En 2021, le ministère éthiopien de la paix et Interpeace ont effectué un examen de base et interrogé un total de 1786 personnes de quatre Woredas (unités administratives au niveau du district) pour évaluer les difficultés rencontrées dans les interactions entre la communauté et la police. L'étude a révélé que la confiance est depuis longtemps le chaînon manquant des services de police. Les jeunes notamment étaient sceptiques à l'égard de la police, et un manque de cohérence dans le soutien de la police communautaire locale aux programmes de sécurité publique dans les quartiers a été observé. Peu de choses ont été dites sur celui apporté aux femmes et aux personnes handicapées, ce qui a conduit à la conclusion que les plateformes existantes pour assurer un engagement public actif étaient superficielles. Les résidents de la communauté ayant peu d'influence sur l'identification, la hiérarchisation et la résolution des problèmes communautaires urgents.

Pour faire face à cette situation, ce programme de police communautaire met l'accent sur l'importance de la collaboration avec le public. Ces deux parties prenantes choisissent les préoccupations les plus prioritaires et travaillent ensemble pour mieux comprendre les problèmes de sécurité. À cette fin, un logiciel de système d'information géographique (SIG) est utilisé pour cartographier électroniquement les lieux des événements de sécurité communautaire découverts dans les Woredas. Il a permis à la police et au public de visualiser et de comprendre les problèmes de manière novatrice. Il encourage la discussion sur les faits affichés sur l'écran du SIG plutôt que sur les perceptions individuelles des problèmes. Par exemple, les habitants d'un Woreda peuvent se plaindre à la police d'une augmentation de la criminalité de rue, comme les agressions.
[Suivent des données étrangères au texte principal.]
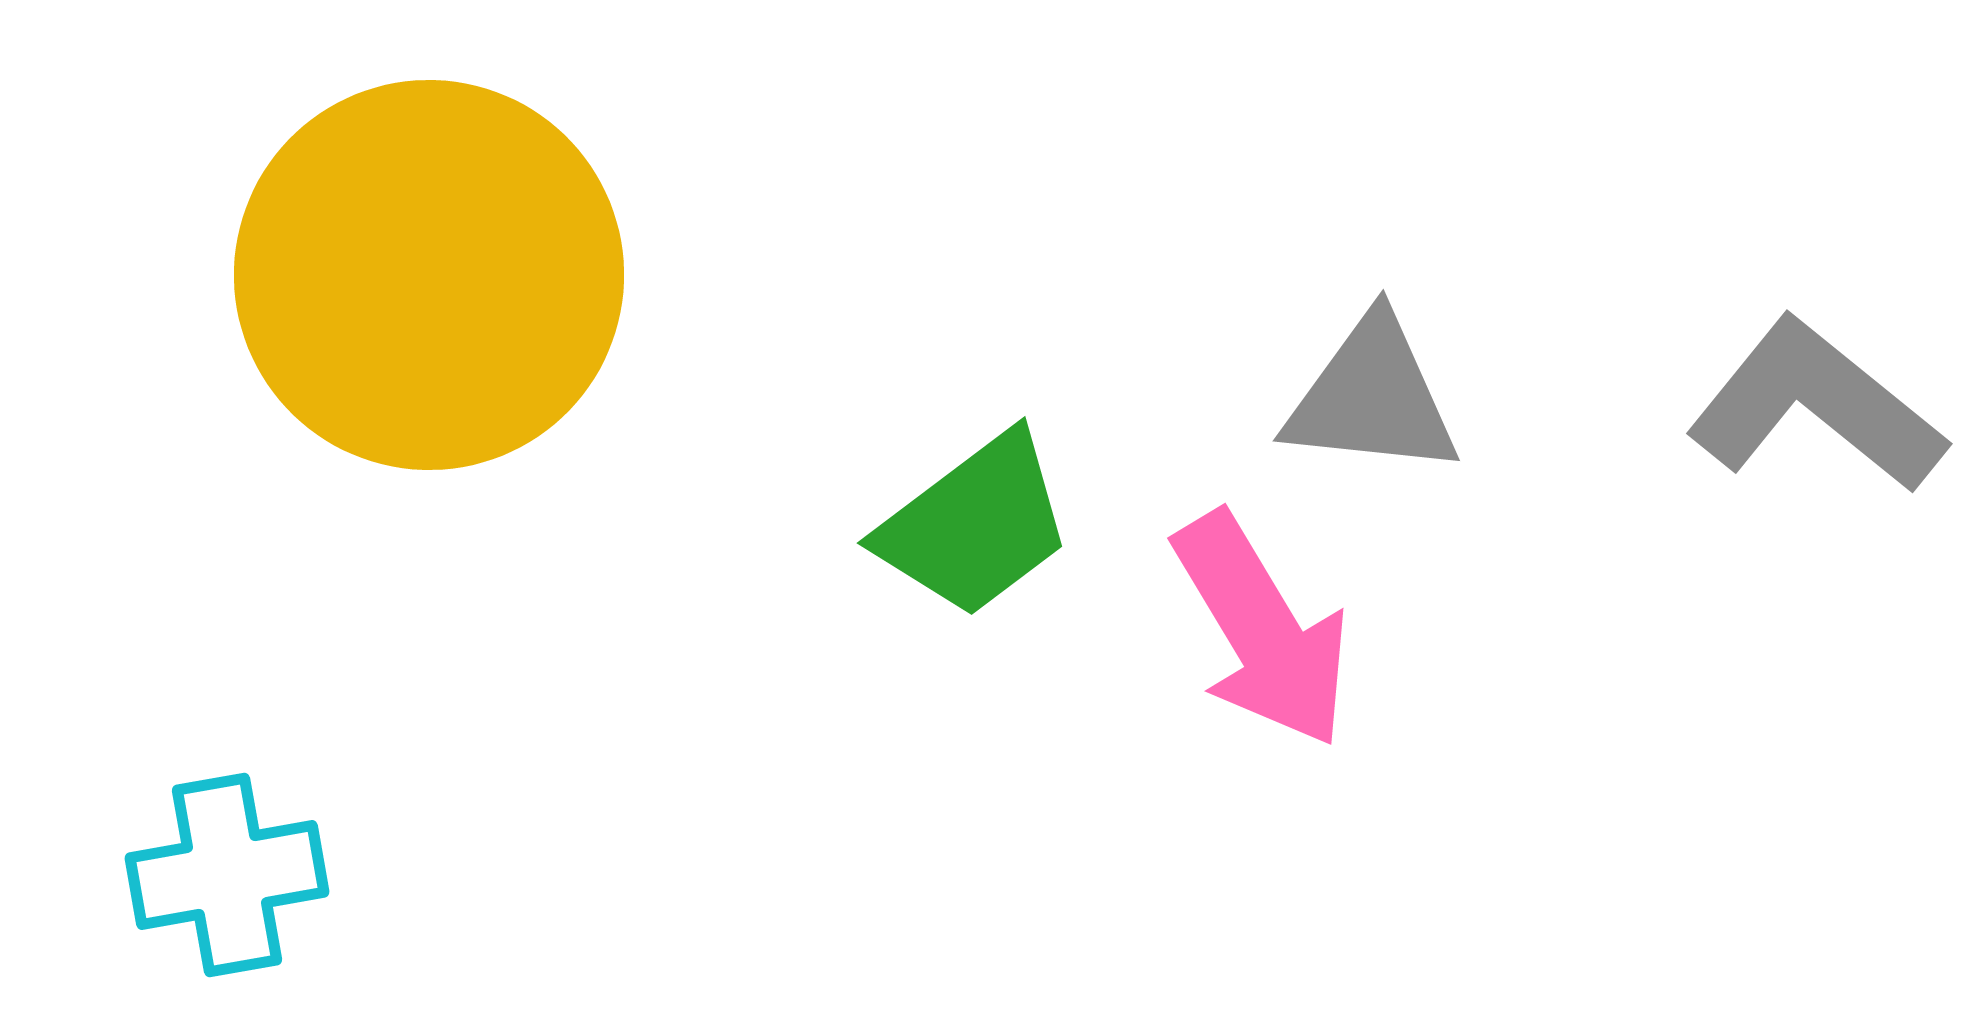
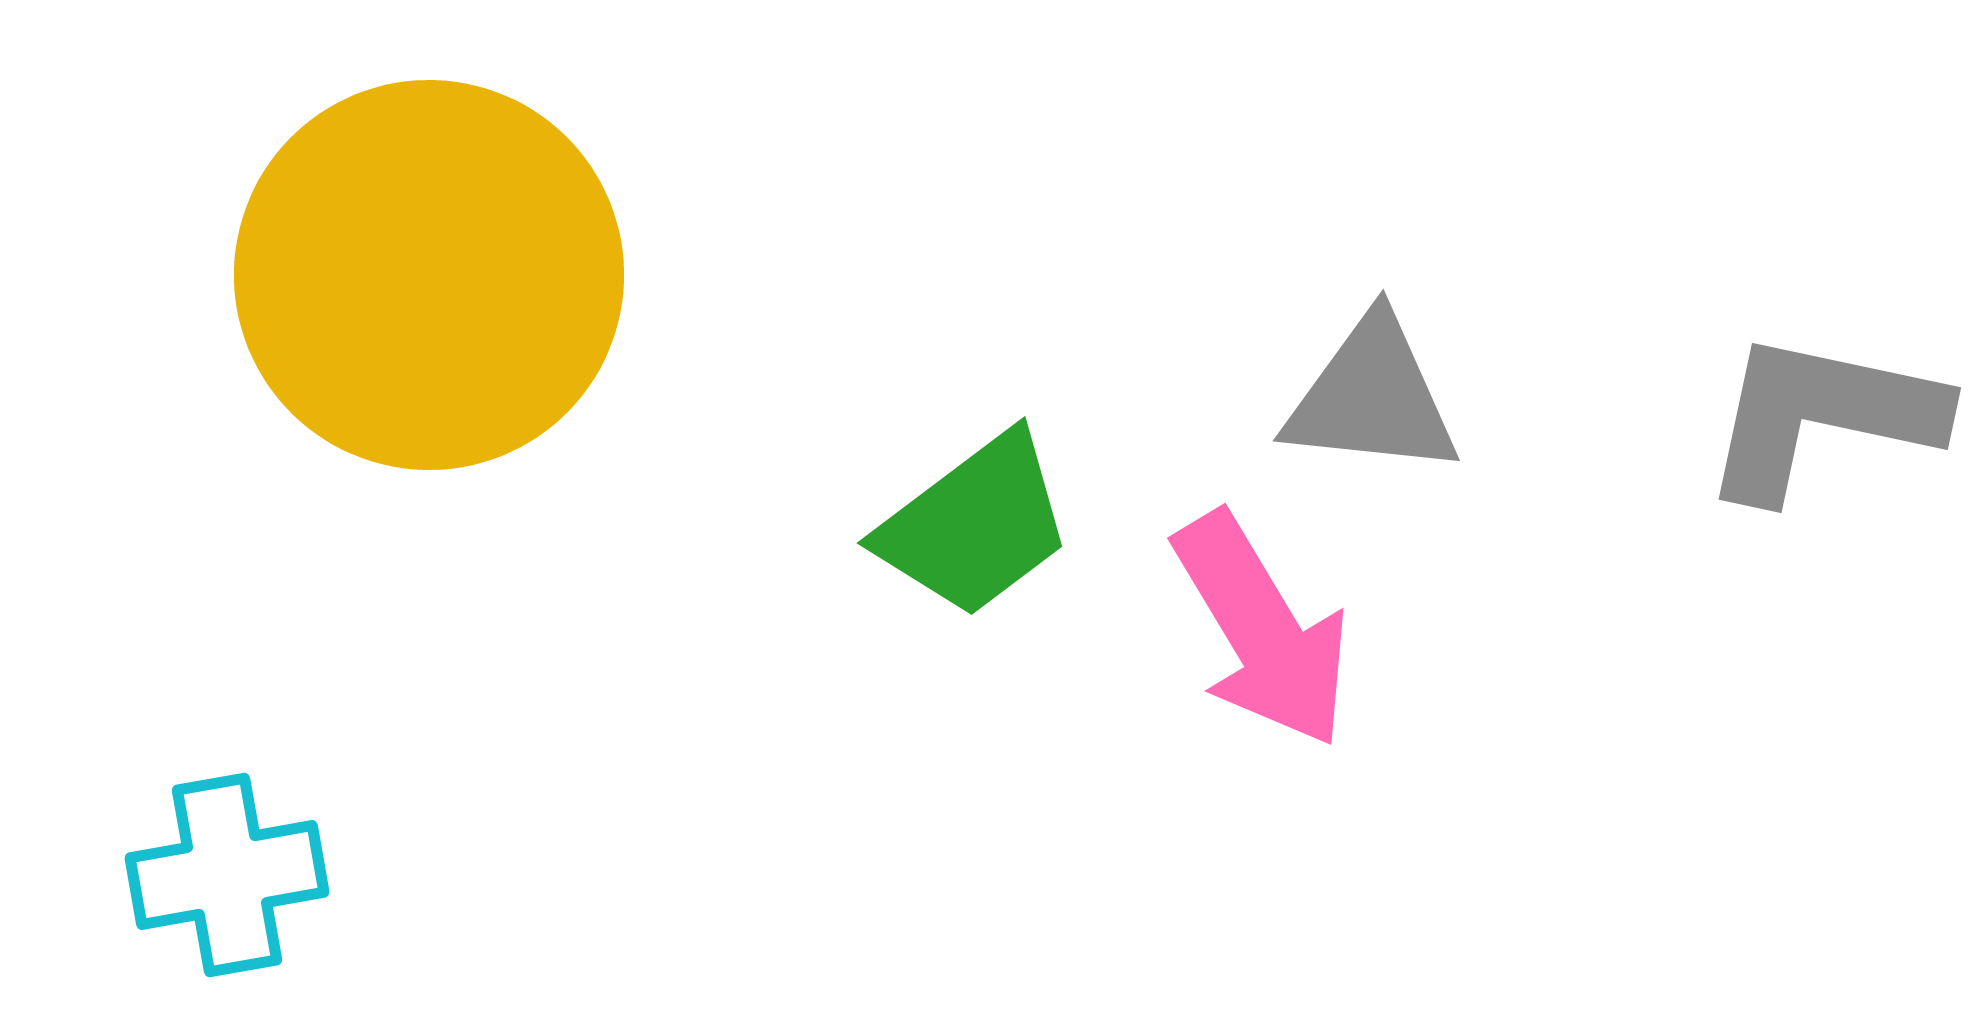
gray L-shape: moved 6 px right, 10 px down; rotated 27 degrees counterclockwise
La police saisit les données de l'incident dans le programme de cartographie SIG. Elle partage les cartes produites avec la communauté et analyse avec elle les données afin de mieux comprendre les causes de l'augmentation des incidents et de concevoir une réponse pour empêcher que les crimes ne se reproduisent. Le logiciel ne peut être utilisé que dans le cadre d'un travail préventif avec les communautés et non pour soutenir des enquêtes criminelles qui pourraient compromettre la confiance dans la police.

Les questions qui sont importantes pour le public ne le sont pas toujours pour la police, et vice versa. Le SIG communautaire permet à toutes les personnes impliquées d'acquérir une compréhension commune, favorise la confiance et le dialogue ouvert, et conduit à la mise en œuvre d'actions de résolution de problèmes à plus long terme.

L'un des principaux objectifs de cette approche conjointe entre la police et les citoyens est la réduction de l'insécurité dans une communauté. Les citoyens, quant à eux, ne seront disposés à travailler avec la police que s'ils constatent une amélioration de la sûreté et de la sécurité publiques et s'ils ont confiance dans la police et les autres forces de l'ordre.